Is it a Quarter-Life Crisis?

How have you been feeling lately?  Overwhelmed?  Overworked?  Lost?  Maybe you haven't been feeling those things, but for some reason you haven't felt...happy.  

Welcome to your 20's.  You're in for a decade of tough and potentially life-changing decisions.  You need to choose a city to live in, what jobs to apply for, what apartment to live in, who to live in it with, who to spend your time with, who to be in a relationship with, do you even want to be in a relationship?  At the end of the day it can all feel daunting.

Why is the quarter-life crisis a fairly new phenomenon, and what do you need to know about it?  The quarter-life crisis is very similar to it's better known cousin, the midlife crisis.
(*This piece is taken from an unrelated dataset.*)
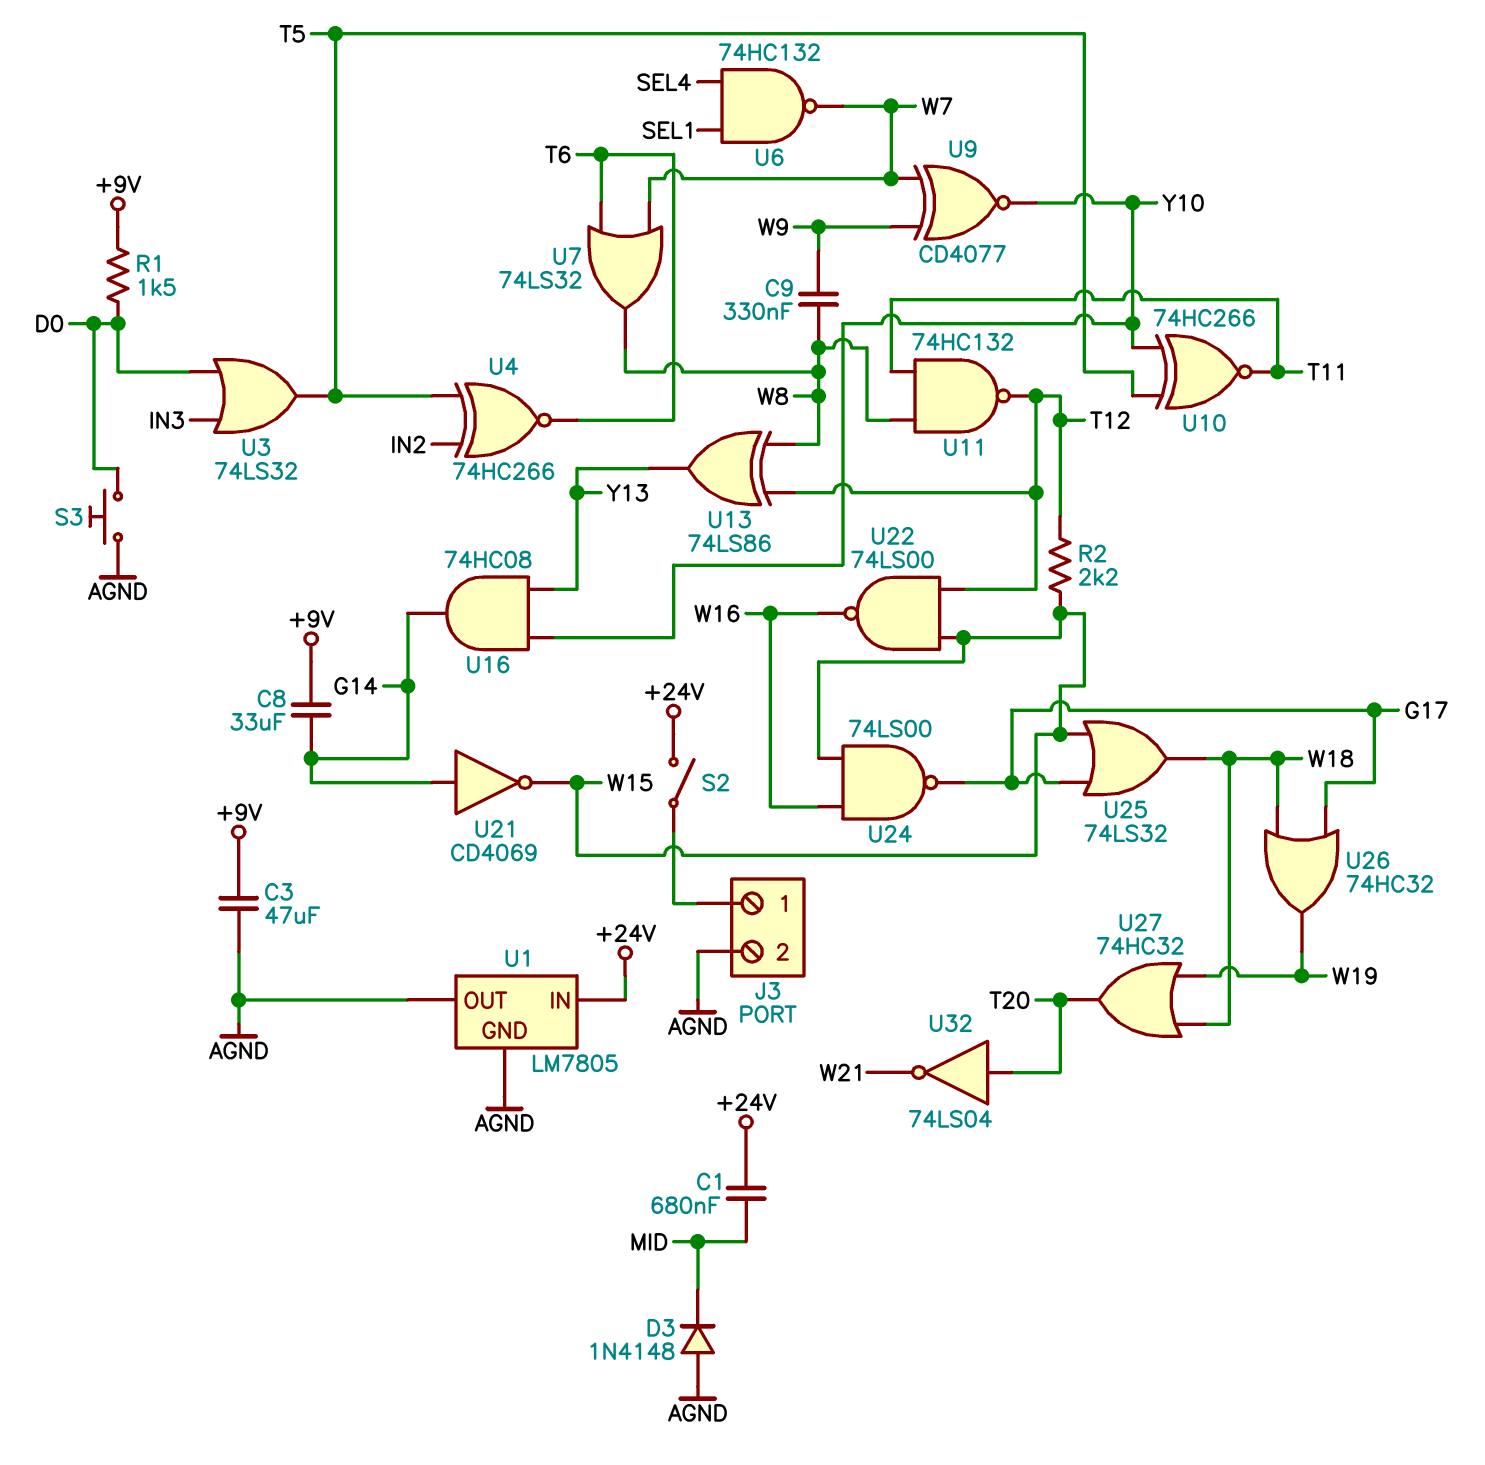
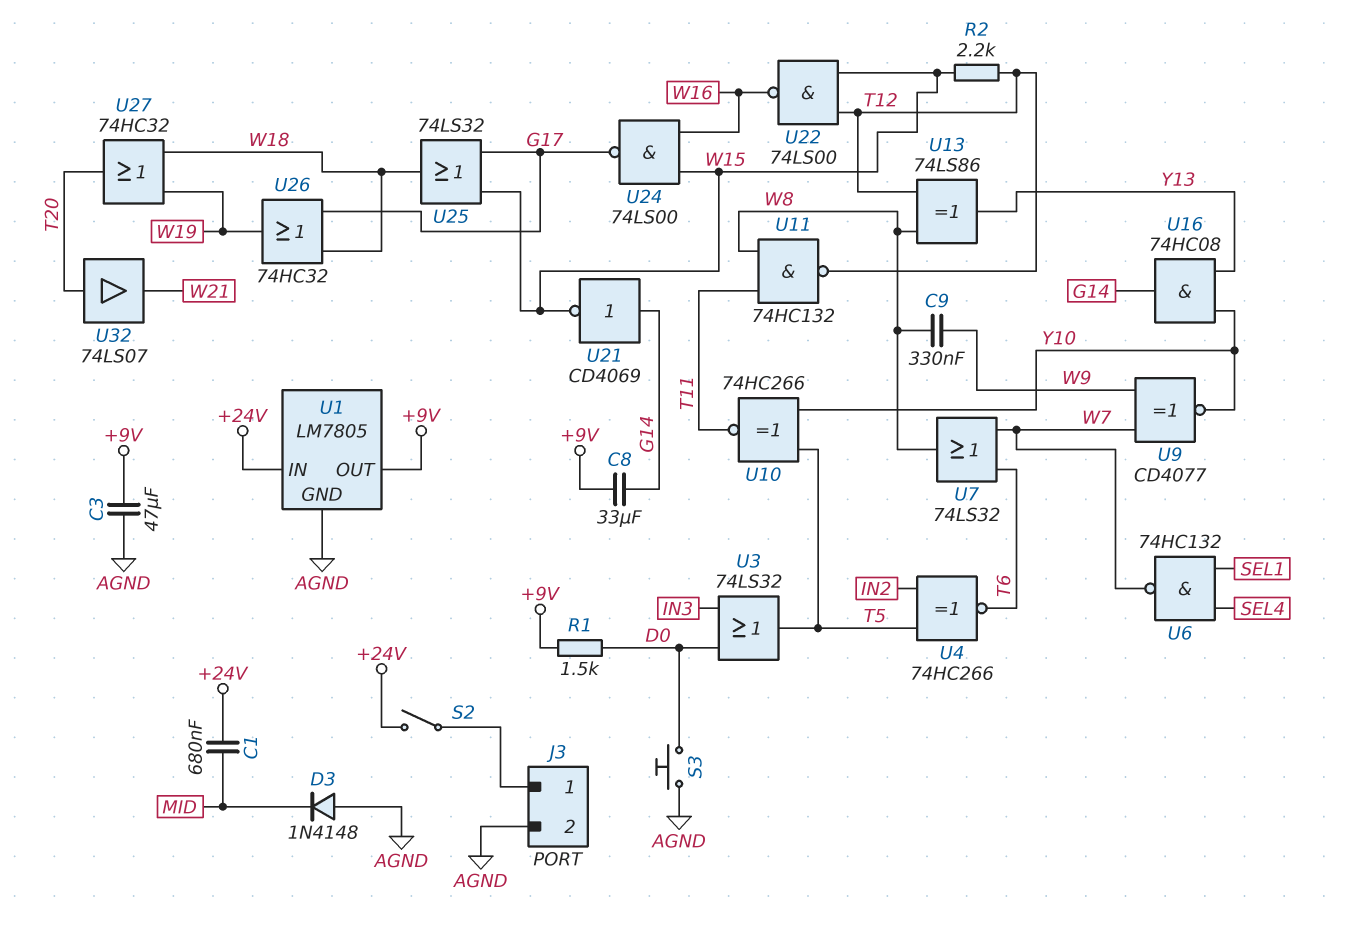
U1 pin OUT: AGND -> +9V
U32: NOT 74LS04 (in T20, out W21) -> buffer 74LS07 (in T20, out W21)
Both crises are centered around feeling dissatisfied with the current state of being, but not feeling like you have the knowledge or ability to change it.  While past generations were more prone to having this feeling in their forties or fifties, millenials are experiencing it closer to age 25.  Why?  For one, millenials are facing more competition for jobs and apartments than any past generations.  This means we are holding ourselves to higher standards in the interest of getting what we want.  A survey run by Gumtree.com found that:

  • 86% of the 1,100 young people questioned admitted feeling under pressure to succeed in their relationships, finances and jobs before hitting 30.
  • 2 in 5 had money worries saying they did not earn enough.
  • 32% felt under pressure to marry and have children by the age of 30
  • 21% wanted a complete career change

I found these results pretty staggering. 86% feeling pressure to succeed?  That's a huge number of young people under stress.  

But before you get depressed, decide to move to a small town in Nebraska and vow to turn off social media forever to avoid the supposed successes of your peers, there is hope.  The thing about having a quarter-life crisis is that it means you are ready for a change.  Navigating that transition can be tricky, so it may be a good idea to reach out for help.  Whether help involves seeing a therapist to help eradicate internalized pressure, or seeing a career counselor to help you find a more satisfying job, or even just finding the courage to make a change, it's out there.  

And the new term being coined?  The "quarter-life breakthrough" (check out Adam Smiley Poswolsky's book of the same name).  Because although things may seem hard right now, you csn indeed breakthrough.  And if you need a little help in the process, know it's out there.